Forse per questo ha litigato più o meno con tutti in tv.
"Il problema è di linea editoriale. E lo dico consapevole che ci sia un valore nel compromesso, nel capire in che modo entrare nelle case delle persone. Ma poi si arriva a un punto che tocca il sacro di quello che stai facendo".
Il comedian deve essere cattivo?
"È una caratteristica del comico, da sempre contro il potere. Siamo gli squadroni che vanno nelle retrovie nemiche senza protezioni, quelli che se schiattano non gli fai nemmeno il funerale. Gli inglorious bastards che lavorano faccia a faccia col pubblico, sul palco senza niente. In quel momento devi per forza essere una specie di padreterno cazzuto".
I social creano fraintendimenti sul valore di certi personaggi?
"Rispetto alla comicità il problema esiste ma mi interessa relativamente. Trovo grave quando riguarda cultura, politica, divulgazione scientifica. E quando si confonde il consenso con la qualità, perché se usiamo questo metro di misura, Hitler era il più qualitativo di tutti. Non si può subappaltare l’arte a trenta secondi di video, bisogna confrontarsi con la realtà. Mi fanno impressione quelli che corteggiano l’algoritmo invece dell’idea, cercando l’impossibile quadra fra il gusto della figlia e quello della nonna".
Cosa ne pensa del politicamente corretto?

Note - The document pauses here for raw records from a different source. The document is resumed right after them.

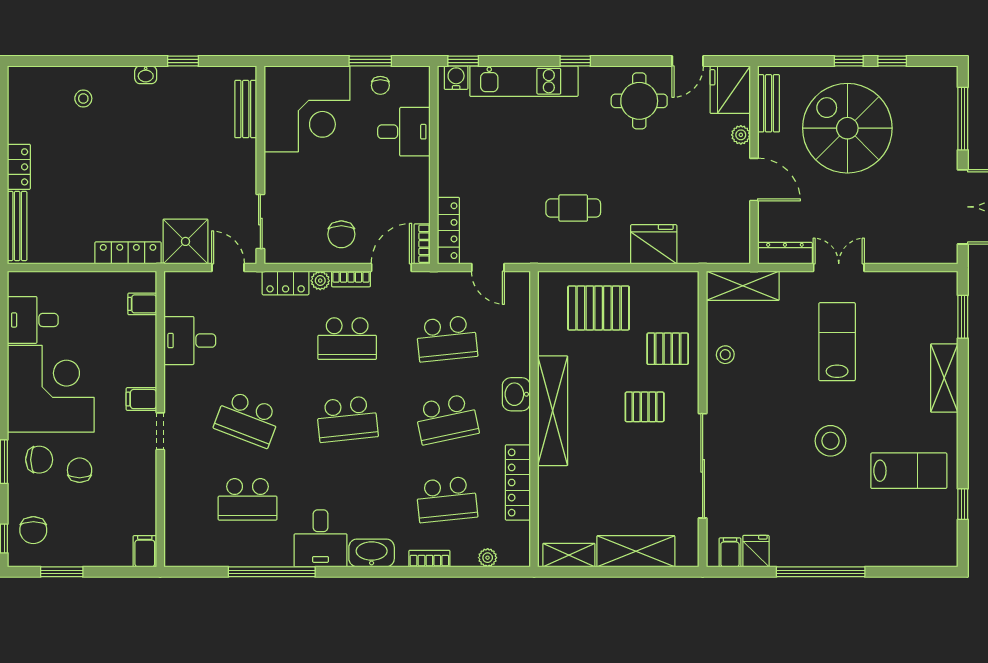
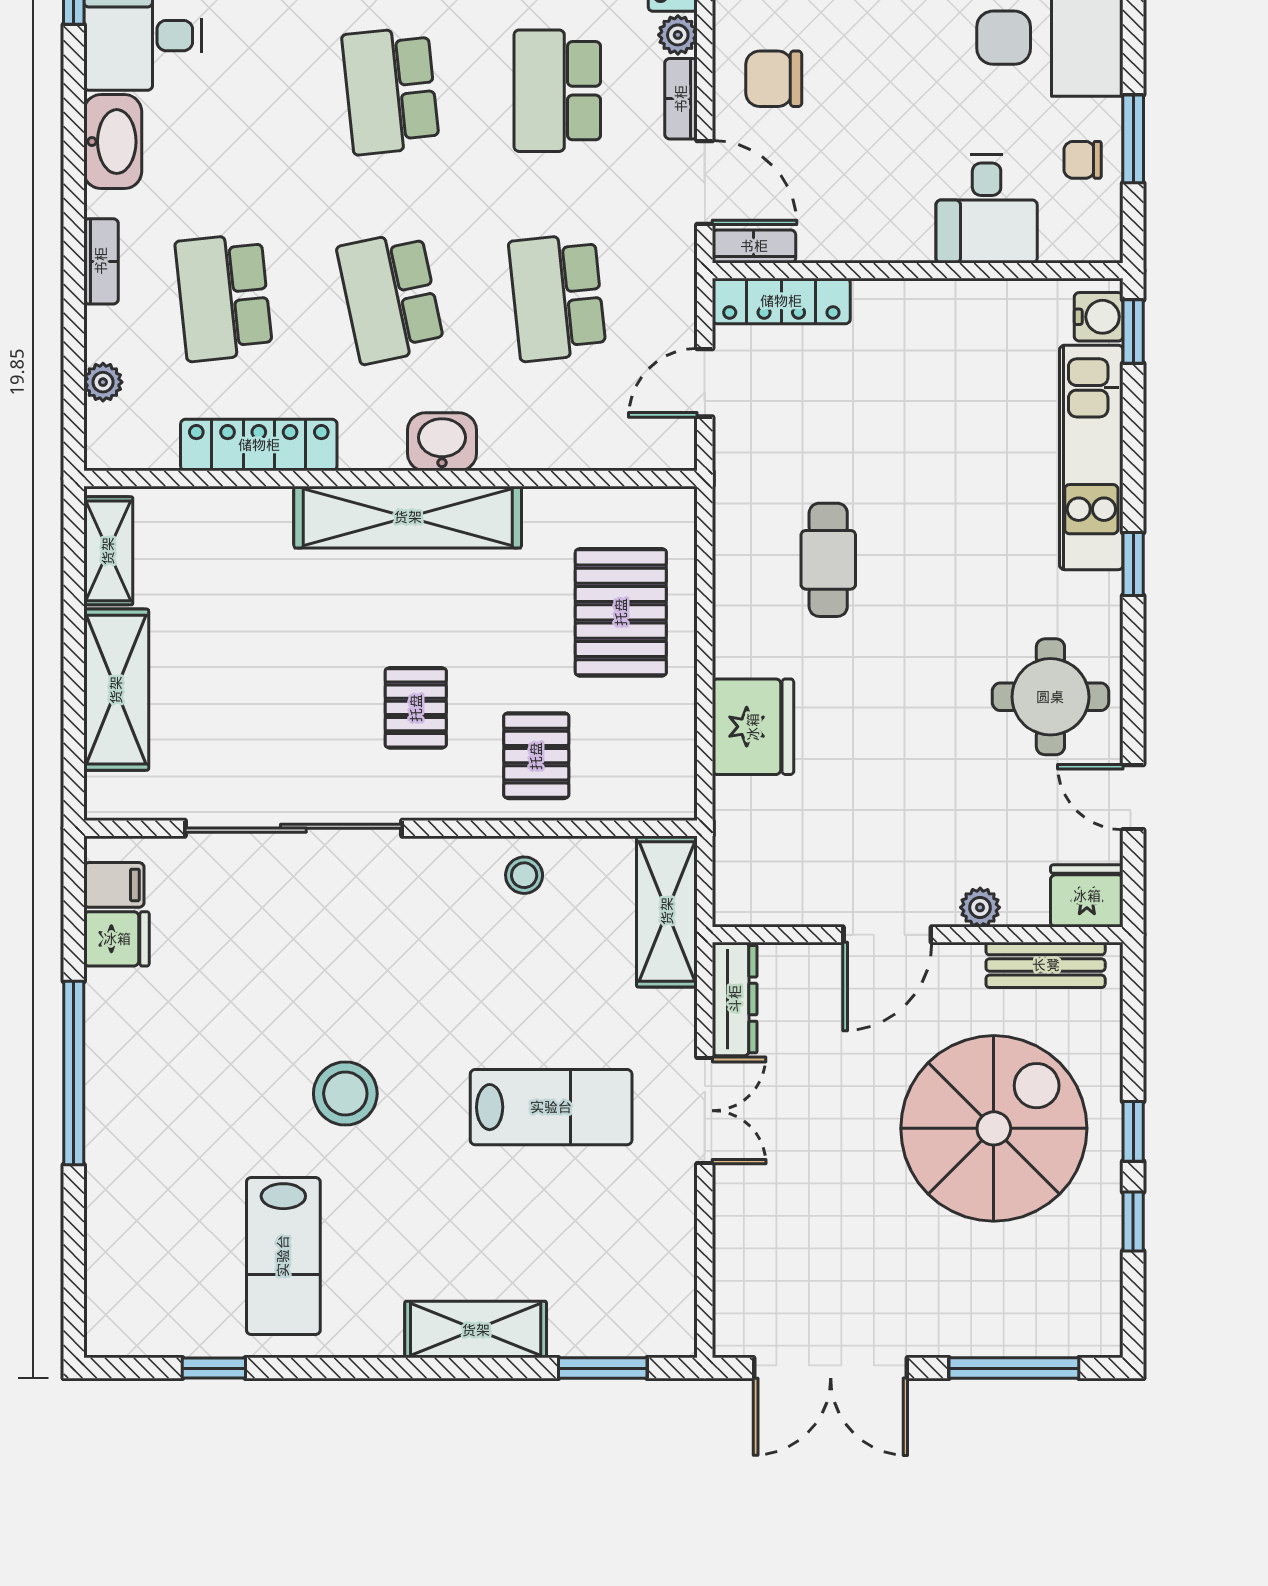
fridge: (730, 90) -> (1087, 896), width x0.73, depth x0.75

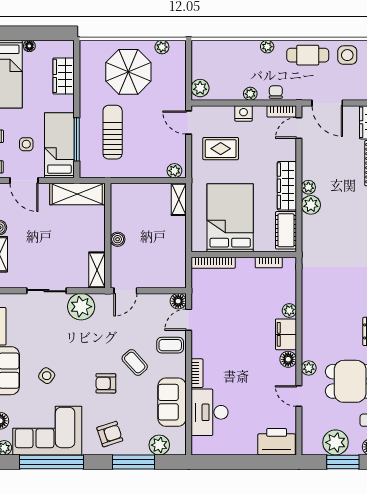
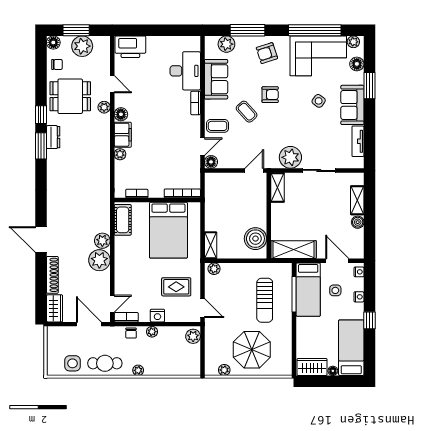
wardrobe: (64, 76) -> (312, 367), moved, turned -90
wardrobe: (287, 186) -> (122, 256), removed
plant: (308, 187) -> (99, 260), width x1.88, depth x1.88
boiler: (118, 239) -> (255, 239), moved, width x1.86, depth x1.86

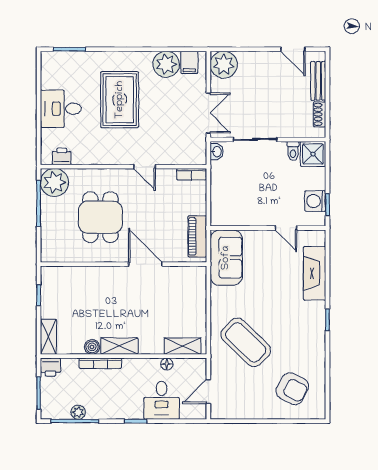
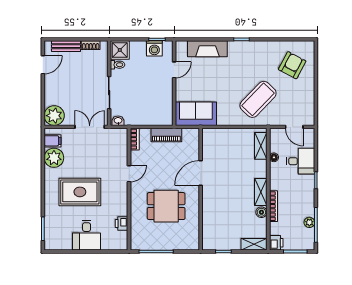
printer: (62, 156) -> (122, 223), moved
plant: (54, 182) -> (141, 240), removed
piano: (197, 236) -> (166, 135), moved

"Lo considero il nuovo olio di ricino. Se vai in televisione come politico ti puoi permettere qualsiasi aberrazione. Puoi dire che userai la ruspa per cacciare le persone e va tutto bene. Ma se invece dico frocio in un contesto contro l’omofobia è un disastro. Mi pare una truffa, un’invenzione fascista anche se proviene da quelle socialdemocrazie ultracapitaliste del nord che abbiamo a lungo invidiato. Meglio il nostro brodo culturale, dove c’è ancora un po’ di speranza".
Quando la rivediamo a Milano?
"Sarò in aprile al Martinitt. E probabilmente in estate all’Arena Milano Est. Ma fino a gennaio mi chiudo in casa a scrivere".